PASSAGE PROVIDED -

The "dynamically disable" code may look particularly odd because some
of that is the "scx_switched_all()" thing that basically disables some
of the CFS special cases. Is that pretty? No, but in most cases I'd
say that the cause of said issue was that the CFS rules were
hardcoded.

So it's pretty small, it's pretty self-contained, and it only affects
one single subsystem.

See where I'm coming from?

> Aside of that you are completely ignoring my point.
>
> Collaborative integration is the right thing to do no matter what.

Yes. And am willing to say "ok, if three more months make this more
amicable, I'll delay merging for another release".

Amicable resolutions are obviously preferred. And I am certainly
willing to going back and telling people "ok, it's going to be 6.12,
not 6.11". Some people are going to be disappointed in me. That's my
job, and I don't think this needs to be *rushed*.

But really, in the very next sentence of "I don't think this needs to
be *rushed*", I do want to re-iterate that I feel like this pointless
delay this has seen seems unnecessary.

I hope I have explained above why I think this whole thing has not
been worth the brouhaha and pain that it has caused. It's really not
that big, and the issues I see have either had small clean trivial
solutions, or have very much looked to me like "ok, it's not
integrated, but I see why an external patch would try to do it that
way".

And yes, I may be missing some big ugly point. But I really _have_
been going through those roughly 200 lines of diff that actually seem
to be relevant to this whole argument. Multiple times.

So if I don't see it, please point it out very very explicitly, and
using small words to make me understand.

                Linus

DATASET CONTENT -
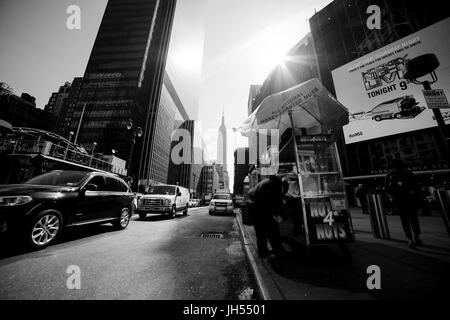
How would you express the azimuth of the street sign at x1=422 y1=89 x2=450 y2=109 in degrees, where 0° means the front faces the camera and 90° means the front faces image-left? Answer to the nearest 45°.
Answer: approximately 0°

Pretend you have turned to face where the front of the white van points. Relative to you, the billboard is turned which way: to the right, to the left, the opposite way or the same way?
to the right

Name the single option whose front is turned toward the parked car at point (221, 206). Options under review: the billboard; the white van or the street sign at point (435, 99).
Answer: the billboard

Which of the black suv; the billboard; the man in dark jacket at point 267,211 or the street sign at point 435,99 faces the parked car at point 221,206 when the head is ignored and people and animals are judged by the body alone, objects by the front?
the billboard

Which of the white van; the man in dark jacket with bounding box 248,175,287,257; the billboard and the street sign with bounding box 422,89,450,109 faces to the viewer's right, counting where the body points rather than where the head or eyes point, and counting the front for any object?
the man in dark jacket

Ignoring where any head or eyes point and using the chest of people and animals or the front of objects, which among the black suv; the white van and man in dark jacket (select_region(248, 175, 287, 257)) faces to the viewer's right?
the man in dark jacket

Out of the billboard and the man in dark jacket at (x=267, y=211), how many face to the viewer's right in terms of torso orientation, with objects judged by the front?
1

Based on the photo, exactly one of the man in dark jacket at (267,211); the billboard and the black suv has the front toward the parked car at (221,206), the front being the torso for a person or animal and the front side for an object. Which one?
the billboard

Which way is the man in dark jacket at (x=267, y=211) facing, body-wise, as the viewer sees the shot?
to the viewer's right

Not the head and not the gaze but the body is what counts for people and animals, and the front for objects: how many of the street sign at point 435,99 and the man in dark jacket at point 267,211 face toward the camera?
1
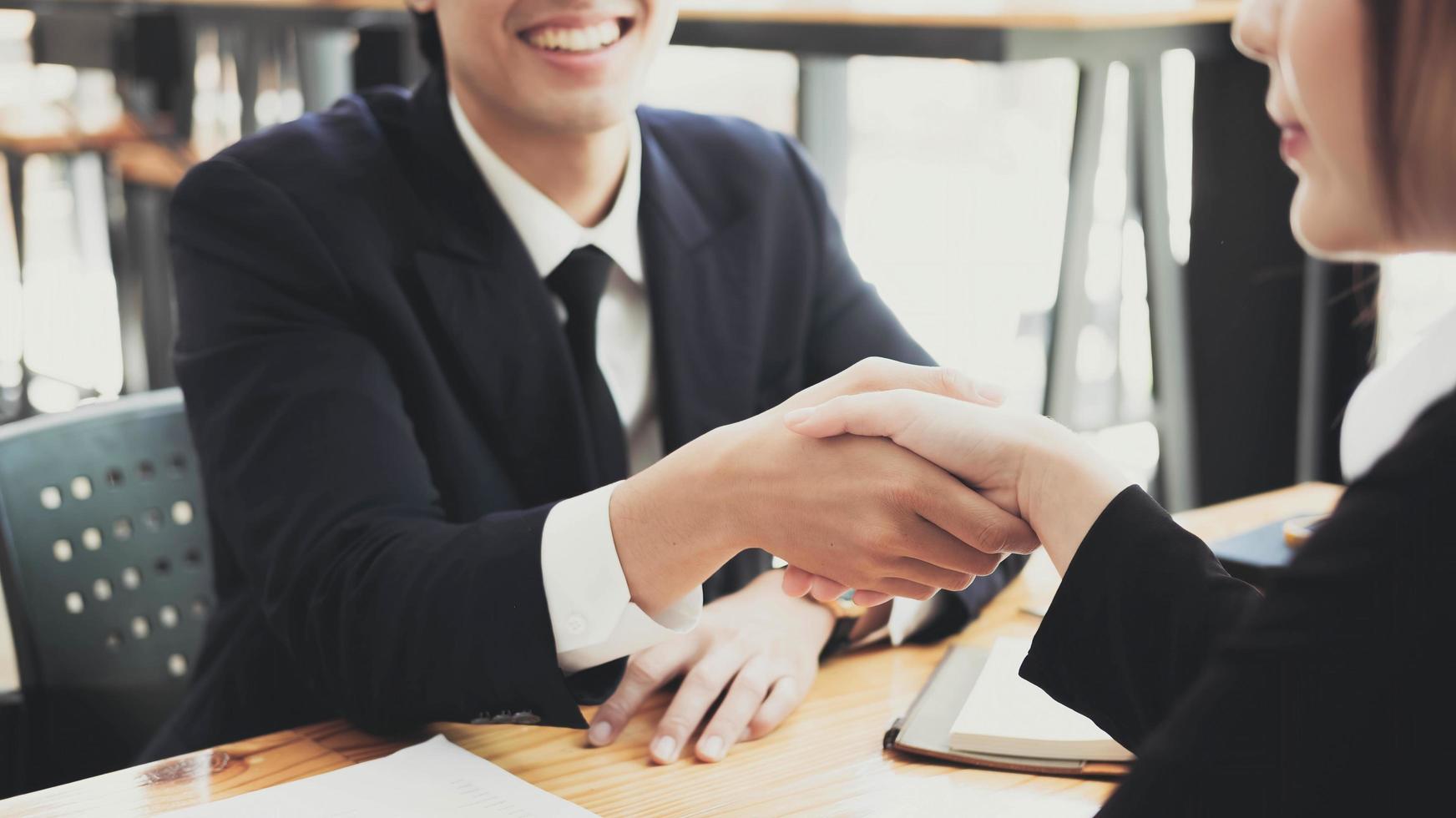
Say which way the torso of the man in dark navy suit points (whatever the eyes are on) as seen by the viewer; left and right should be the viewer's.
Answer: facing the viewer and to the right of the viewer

--

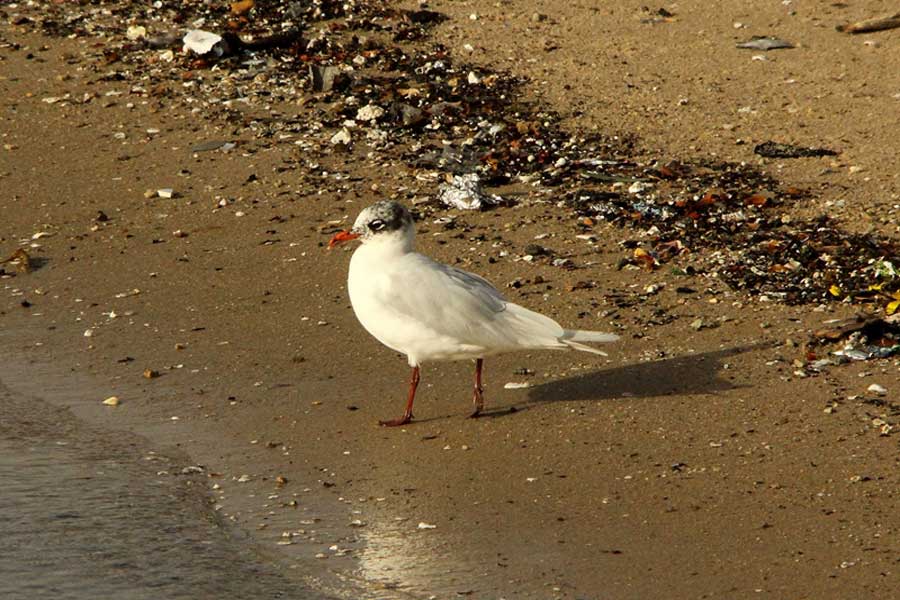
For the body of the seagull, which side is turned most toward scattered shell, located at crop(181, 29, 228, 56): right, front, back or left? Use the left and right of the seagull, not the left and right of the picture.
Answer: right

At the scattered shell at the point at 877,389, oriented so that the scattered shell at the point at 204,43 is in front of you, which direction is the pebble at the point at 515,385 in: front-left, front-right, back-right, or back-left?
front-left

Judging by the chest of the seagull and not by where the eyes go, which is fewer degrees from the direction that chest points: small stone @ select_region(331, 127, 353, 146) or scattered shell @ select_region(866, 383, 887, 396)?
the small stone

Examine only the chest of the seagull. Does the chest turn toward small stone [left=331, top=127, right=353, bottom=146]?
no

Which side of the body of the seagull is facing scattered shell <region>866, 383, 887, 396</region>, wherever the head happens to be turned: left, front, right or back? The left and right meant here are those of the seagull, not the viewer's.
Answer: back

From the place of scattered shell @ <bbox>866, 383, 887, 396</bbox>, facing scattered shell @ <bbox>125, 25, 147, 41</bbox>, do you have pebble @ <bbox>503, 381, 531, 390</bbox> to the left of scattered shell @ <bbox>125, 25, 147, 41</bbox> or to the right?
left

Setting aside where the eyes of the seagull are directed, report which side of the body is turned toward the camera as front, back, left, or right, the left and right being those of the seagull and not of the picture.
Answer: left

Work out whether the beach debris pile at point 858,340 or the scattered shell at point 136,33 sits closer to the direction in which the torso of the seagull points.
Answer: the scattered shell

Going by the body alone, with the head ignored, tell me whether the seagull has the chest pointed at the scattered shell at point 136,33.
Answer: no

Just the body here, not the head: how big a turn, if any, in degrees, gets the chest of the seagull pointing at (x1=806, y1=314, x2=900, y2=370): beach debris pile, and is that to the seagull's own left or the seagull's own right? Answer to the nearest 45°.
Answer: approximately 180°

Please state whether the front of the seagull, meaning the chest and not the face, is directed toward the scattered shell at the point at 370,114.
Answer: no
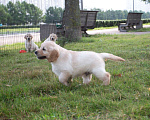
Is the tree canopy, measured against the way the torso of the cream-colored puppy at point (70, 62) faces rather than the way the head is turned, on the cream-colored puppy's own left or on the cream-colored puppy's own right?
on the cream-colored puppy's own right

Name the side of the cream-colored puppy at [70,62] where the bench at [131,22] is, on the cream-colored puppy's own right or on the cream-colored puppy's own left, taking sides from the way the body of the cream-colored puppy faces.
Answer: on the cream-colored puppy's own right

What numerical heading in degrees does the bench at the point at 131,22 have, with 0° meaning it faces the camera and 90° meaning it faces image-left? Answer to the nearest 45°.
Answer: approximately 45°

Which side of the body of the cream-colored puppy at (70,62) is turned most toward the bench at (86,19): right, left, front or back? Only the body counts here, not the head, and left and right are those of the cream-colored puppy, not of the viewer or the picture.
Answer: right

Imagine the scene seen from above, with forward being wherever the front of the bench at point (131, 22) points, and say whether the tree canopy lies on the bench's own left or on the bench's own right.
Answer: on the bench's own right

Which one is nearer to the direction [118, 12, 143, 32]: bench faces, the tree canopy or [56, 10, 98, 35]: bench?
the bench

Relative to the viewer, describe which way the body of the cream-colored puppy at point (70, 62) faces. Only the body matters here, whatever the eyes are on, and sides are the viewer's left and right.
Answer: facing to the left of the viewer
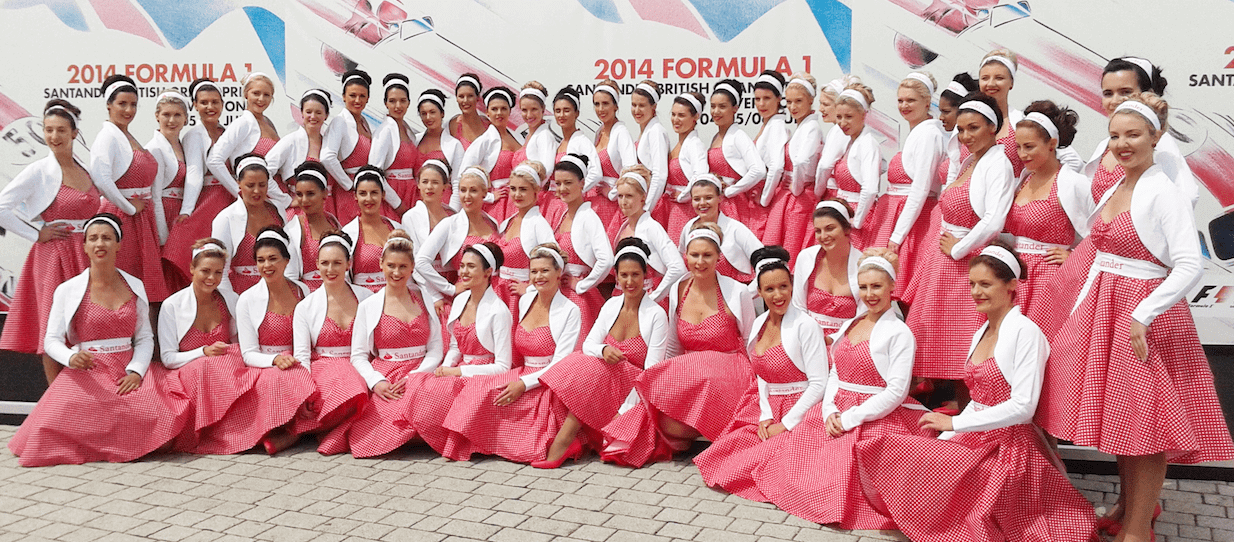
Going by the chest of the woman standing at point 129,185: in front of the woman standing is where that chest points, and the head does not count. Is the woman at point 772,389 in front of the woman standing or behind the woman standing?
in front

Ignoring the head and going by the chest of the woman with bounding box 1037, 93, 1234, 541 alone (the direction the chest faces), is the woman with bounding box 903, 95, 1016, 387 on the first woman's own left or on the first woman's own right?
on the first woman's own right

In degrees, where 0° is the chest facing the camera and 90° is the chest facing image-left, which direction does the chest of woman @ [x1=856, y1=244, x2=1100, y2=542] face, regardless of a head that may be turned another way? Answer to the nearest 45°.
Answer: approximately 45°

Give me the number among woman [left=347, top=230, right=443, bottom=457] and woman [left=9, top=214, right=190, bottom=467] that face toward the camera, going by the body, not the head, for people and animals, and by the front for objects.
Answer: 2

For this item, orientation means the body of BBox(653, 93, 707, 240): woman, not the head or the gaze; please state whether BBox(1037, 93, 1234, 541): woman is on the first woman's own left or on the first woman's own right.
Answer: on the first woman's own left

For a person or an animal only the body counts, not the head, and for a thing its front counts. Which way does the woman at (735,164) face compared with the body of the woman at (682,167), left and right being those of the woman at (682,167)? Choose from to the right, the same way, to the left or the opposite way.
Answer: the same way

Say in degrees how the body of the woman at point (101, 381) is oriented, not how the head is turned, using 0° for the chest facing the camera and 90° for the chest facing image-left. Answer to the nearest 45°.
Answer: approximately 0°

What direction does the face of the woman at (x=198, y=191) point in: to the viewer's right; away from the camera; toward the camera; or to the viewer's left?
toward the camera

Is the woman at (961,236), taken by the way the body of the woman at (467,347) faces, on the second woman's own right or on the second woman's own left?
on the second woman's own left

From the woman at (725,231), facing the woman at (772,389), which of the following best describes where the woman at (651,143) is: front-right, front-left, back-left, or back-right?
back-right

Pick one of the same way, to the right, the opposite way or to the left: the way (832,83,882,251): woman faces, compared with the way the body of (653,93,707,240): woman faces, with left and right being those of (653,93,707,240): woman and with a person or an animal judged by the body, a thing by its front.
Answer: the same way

...

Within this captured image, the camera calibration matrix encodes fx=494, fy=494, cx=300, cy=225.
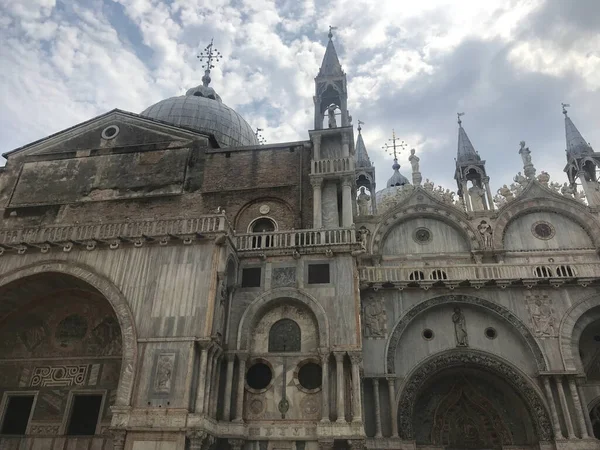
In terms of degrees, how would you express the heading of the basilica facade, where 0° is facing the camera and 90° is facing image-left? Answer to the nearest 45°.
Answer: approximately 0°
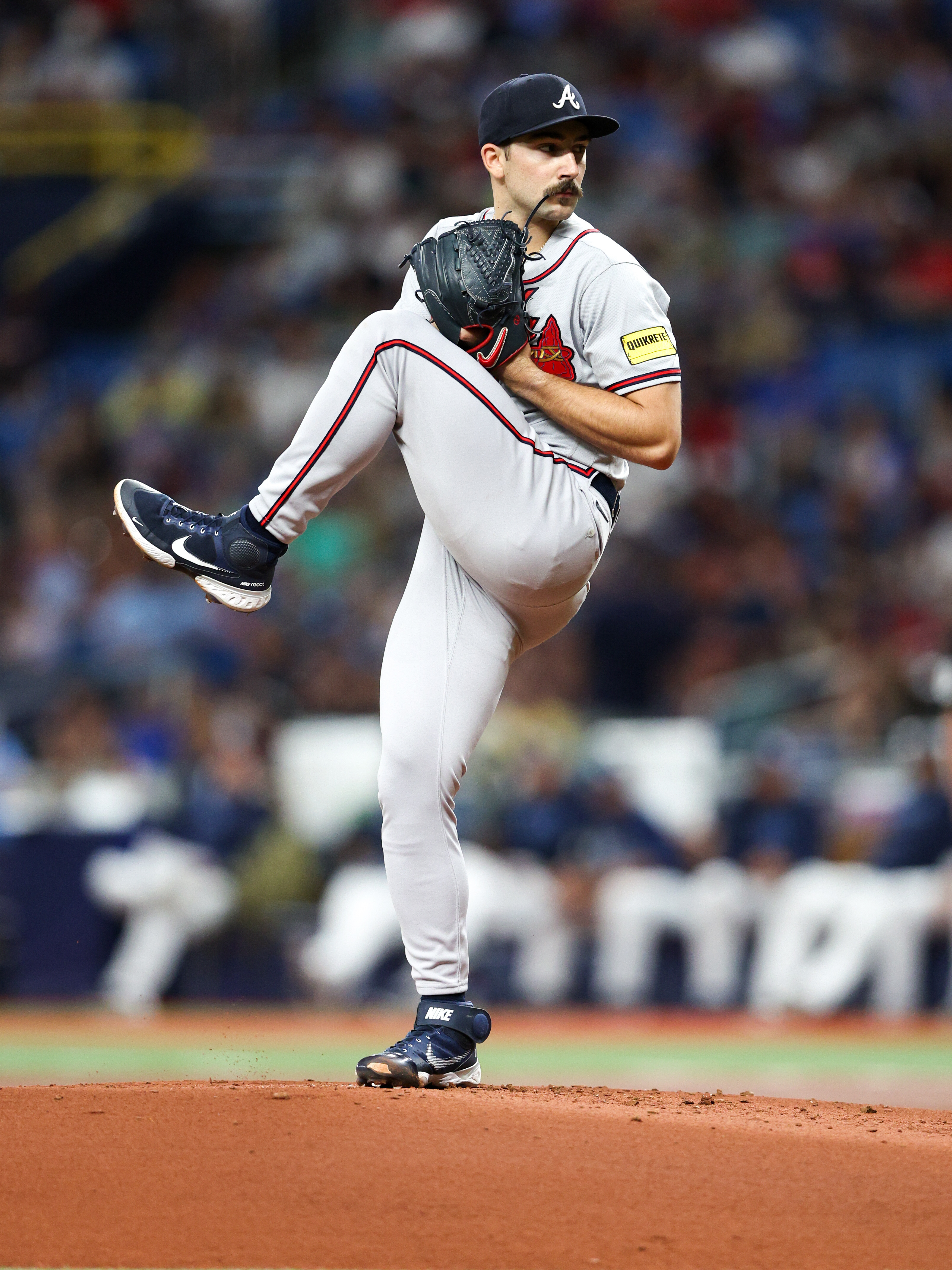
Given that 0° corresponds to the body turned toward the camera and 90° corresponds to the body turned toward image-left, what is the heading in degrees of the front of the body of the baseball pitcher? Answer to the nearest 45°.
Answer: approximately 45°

TASK DESCRIPTION -
In the order they appear, list every phrase that the mailing-list reply about merging the scheduler code puts inside double quotation marks.

TASK RESULT -
1. "dynamically disable"
2. "scx_switched_all()"
3. "ok, if three more months make this more amicable, I'll delay merging for another release"
4. "ok, it's going to be 6.12, not 6.11"
5. "I don't think this needs to be *rushed*"
6. "ok, it's not integrated, but I see why an external patch would try to do it that way"